Key changes: All benchmarks are harder. Scores dropped significantly (average went from ~70% to ~30%). This restored the leaderboard’s ability to differentiate models. All evaluations run through EleutherAI’s lm-evaluation-harness for reproducibility.

For your fine-tuned model: Run the same benchmarks locally using lm-evaluation-harness. Compare your fine-tuned model against the base model on the v2 suite. If your fine-tuned model drops significantly on general benchmarks, you may have catastrophic forgetting. If it improves on your target task without dropping elsewhere, you have a successful fine-tune.

tune

Custom & Human Evaluation

Building evaluation that matches your actual use case

Custom Evaluation Design

Step 1: Define success criteria. What does “good” mean for your task? Factual accuracy? Correct format? Appropriate tone? Specific domain knowledge?

Step 2: Build a test set. 100–500 examples that represent your real use case. Include edge cases. Never use training data for evaluation. Have domain experts create or validate the test set.

Step 3: Choose metrics. For classification: accuracy, F1, precision/recall. For generation: LLM-as-judge scores, ROUGE/BLEU (if reference answers exist), exact match (for structured output). For preference: win rate vs baseline model.

Step 4: Automate. Run evaluation after every training run. Compare against the base model and your best previous fine-tune. Track metrics over time in WandB.

Human Evaluation

When to use: Final validation before deployment. When automated metrics don’t capture what matters (tone, creativity, safety). When you need stakeholder buy-in.

Design principles:
- Blind comparison (A/B testing, evaluator doesn’t know which model is which)
- Clear rubric (define exactly what “better” means)
- Multiple evaluators (at least 3 per example)
- Inter-annotator agreement (Cohen’s kappa > 0.6 is acceptable)
- Sufficient sample size (100+ comparisons for statistical significance)

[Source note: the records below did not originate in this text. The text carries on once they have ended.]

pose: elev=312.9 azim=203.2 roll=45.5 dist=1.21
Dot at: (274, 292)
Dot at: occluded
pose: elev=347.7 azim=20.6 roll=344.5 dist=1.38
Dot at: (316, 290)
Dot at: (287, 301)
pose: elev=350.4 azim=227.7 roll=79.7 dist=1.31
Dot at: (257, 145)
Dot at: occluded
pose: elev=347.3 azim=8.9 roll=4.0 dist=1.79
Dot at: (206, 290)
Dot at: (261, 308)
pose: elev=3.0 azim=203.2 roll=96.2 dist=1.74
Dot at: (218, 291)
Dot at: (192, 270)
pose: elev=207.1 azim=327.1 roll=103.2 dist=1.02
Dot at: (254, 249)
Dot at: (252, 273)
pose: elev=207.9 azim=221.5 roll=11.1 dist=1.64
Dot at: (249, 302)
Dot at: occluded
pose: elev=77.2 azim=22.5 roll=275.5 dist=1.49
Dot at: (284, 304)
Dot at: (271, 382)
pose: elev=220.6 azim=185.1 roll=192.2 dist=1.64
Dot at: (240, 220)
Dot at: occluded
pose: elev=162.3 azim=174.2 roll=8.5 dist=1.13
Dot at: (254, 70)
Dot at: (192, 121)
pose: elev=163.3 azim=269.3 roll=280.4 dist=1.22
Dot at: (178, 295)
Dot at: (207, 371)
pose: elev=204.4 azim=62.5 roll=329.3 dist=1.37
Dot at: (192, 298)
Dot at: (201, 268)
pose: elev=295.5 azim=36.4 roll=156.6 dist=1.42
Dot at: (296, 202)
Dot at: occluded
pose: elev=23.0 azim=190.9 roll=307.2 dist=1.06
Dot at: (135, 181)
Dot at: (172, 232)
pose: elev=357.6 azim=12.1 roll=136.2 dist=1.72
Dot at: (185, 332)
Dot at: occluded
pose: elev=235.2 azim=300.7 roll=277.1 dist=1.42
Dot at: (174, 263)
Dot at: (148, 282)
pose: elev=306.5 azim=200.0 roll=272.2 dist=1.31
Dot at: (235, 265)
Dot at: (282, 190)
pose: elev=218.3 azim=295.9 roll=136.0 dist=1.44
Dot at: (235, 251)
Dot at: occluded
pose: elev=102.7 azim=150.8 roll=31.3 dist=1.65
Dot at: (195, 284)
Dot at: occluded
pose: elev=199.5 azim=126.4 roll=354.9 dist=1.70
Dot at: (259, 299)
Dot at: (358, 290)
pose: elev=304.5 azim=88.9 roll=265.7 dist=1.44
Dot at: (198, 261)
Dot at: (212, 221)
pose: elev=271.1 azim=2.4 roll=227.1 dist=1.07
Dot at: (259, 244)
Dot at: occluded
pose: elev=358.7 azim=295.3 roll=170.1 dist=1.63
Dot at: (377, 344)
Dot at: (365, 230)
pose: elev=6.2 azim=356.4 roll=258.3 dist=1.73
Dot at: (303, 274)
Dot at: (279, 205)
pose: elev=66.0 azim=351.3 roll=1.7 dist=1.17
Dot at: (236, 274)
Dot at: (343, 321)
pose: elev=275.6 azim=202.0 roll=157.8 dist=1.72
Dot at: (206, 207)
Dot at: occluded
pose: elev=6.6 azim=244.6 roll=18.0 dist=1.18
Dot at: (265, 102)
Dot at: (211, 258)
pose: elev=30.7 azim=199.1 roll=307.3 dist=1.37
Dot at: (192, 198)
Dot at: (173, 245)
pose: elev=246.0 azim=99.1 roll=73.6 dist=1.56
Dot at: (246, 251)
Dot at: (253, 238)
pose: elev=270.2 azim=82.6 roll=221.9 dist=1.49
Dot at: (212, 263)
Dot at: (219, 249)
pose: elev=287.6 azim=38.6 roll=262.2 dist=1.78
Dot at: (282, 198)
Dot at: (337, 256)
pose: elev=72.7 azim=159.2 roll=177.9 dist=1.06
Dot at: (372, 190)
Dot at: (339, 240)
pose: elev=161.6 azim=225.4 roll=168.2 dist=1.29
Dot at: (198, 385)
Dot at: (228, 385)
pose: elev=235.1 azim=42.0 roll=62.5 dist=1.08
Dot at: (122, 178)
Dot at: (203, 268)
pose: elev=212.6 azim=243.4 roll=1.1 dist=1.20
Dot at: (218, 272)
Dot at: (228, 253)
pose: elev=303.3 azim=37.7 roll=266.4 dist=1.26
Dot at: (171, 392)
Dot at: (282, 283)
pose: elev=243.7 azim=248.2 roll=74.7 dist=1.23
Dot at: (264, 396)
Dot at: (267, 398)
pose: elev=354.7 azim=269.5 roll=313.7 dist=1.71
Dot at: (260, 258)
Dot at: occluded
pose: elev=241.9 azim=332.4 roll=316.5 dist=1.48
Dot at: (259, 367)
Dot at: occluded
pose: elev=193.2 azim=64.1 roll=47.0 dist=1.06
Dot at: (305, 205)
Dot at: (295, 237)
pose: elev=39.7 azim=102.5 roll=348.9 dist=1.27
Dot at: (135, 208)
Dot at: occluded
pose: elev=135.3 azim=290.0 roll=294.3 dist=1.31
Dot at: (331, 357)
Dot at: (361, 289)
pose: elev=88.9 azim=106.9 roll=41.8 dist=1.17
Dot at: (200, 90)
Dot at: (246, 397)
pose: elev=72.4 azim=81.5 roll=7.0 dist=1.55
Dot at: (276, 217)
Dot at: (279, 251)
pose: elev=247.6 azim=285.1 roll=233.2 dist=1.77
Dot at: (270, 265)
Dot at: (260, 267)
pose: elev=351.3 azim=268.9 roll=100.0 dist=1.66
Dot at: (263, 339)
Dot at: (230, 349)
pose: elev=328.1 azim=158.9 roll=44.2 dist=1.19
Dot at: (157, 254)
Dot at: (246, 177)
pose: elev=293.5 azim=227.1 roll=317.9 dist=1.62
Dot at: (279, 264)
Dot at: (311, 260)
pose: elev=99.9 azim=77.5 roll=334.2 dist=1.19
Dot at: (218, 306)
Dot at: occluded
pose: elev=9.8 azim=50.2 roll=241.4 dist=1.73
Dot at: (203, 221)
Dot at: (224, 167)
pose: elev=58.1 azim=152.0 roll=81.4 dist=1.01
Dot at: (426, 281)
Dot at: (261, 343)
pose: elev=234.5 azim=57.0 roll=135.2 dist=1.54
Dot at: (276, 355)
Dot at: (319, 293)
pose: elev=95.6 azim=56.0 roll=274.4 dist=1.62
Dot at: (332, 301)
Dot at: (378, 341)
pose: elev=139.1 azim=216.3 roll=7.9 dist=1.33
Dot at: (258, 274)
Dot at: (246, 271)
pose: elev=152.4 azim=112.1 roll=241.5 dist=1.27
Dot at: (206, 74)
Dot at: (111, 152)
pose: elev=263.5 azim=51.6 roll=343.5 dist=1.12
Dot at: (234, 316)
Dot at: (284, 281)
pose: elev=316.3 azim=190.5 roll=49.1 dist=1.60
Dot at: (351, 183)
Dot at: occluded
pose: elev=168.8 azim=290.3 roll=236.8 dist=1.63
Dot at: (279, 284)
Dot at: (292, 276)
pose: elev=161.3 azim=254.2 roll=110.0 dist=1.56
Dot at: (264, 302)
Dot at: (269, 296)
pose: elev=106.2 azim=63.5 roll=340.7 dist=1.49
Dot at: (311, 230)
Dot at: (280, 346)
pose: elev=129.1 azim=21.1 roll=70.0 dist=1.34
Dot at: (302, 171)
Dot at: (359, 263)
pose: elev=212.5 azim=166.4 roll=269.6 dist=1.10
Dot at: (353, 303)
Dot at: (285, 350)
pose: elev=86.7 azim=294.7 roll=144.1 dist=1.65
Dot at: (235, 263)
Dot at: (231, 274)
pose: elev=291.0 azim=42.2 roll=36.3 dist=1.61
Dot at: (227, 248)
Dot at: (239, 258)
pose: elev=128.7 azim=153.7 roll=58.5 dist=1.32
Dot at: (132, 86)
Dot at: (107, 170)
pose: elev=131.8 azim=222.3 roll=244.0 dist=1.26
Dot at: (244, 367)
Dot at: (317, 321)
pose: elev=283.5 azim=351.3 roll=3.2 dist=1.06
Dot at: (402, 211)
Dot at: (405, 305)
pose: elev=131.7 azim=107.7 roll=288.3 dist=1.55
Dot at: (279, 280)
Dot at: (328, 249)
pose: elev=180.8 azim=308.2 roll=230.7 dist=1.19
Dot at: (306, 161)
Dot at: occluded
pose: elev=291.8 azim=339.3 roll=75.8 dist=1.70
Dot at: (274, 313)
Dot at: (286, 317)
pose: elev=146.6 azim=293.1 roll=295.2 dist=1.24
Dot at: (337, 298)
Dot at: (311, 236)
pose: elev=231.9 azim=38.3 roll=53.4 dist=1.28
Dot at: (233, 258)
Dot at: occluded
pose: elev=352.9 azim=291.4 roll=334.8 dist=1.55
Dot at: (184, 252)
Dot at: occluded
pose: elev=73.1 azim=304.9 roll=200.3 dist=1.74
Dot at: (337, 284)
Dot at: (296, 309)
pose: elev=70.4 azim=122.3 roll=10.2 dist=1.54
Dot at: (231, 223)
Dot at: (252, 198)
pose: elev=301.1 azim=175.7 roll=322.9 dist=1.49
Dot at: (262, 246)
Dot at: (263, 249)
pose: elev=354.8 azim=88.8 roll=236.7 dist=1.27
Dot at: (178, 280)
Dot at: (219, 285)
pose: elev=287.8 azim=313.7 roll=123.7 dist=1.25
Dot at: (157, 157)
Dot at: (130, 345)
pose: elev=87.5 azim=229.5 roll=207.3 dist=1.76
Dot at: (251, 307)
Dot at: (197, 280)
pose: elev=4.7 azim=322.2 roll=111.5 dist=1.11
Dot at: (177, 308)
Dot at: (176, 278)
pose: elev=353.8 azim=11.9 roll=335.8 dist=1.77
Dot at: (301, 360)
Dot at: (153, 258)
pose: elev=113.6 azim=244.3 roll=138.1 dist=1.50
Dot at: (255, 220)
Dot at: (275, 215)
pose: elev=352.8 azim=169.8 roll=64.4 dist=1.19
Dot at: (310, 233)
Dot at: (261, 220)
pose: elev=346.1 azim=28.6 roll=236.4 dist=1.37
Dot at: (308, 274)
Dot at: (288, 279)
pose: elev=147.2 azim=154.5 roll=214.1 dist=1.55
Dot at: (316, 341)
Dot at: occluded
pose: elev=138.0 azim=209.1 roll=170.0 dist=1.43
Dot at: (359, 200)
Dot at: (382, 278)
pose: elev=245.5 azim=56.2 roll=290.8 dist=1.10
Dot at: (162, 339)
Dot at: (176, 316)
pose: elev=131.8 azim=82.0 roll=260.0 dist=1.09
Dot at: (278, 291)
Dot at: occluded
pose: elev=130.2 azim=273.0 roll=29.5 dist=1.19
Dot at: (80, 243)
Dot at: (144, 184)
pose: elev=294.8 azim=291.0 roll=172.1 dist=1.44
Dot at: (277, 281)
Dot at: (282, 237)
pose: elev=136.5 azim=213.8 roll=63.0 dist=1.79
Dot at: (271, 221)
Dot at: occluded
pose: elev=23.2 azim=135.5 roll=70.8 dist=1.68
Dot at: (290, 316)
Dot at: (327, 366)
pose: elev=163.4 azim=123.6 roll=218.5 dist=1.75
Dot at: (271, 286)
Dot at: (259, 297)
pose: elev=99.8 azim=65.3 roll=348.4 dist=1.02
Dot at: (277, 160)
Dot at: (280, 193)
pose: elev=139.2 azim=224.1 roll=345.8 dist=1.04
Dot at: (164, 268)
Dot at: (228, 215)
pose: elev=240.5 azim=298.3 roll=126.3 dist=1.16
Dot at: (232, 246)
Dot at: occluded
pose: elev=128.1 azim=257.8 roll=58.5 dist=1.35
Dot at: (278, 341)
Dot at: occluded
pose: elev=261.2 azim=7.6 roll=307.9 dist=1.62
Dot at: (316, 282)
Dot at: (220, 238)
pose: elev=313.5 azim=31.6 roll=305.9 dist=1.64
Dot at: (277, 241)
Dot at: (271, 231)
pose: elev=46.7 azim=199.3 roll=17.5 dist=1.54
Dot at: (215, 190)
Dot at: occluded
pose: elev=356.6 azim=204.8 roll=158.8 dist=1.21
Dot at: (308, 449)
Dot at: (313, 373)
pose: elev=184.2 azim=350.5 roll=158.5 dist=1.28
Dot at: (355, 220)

Cost: $1–5 per comparison. A 200-example evaluation with 3 annotators costs $600–3,000. Use LLM-as-judge for iteration, human evaluation for final decisions.

The complete evaluation recipe: (1) Run lm-evaluation-harness for general benchmarks — check for catastrophic forgetting. (2) Run your custom test set with LLM-as-judge — measure task-specific quality. (3) Do a small human evaluation (50–100 examples) — validate that LLM-judge scores match human preferences. (4) Deploy with monitoring — track real-world performance and user feedback.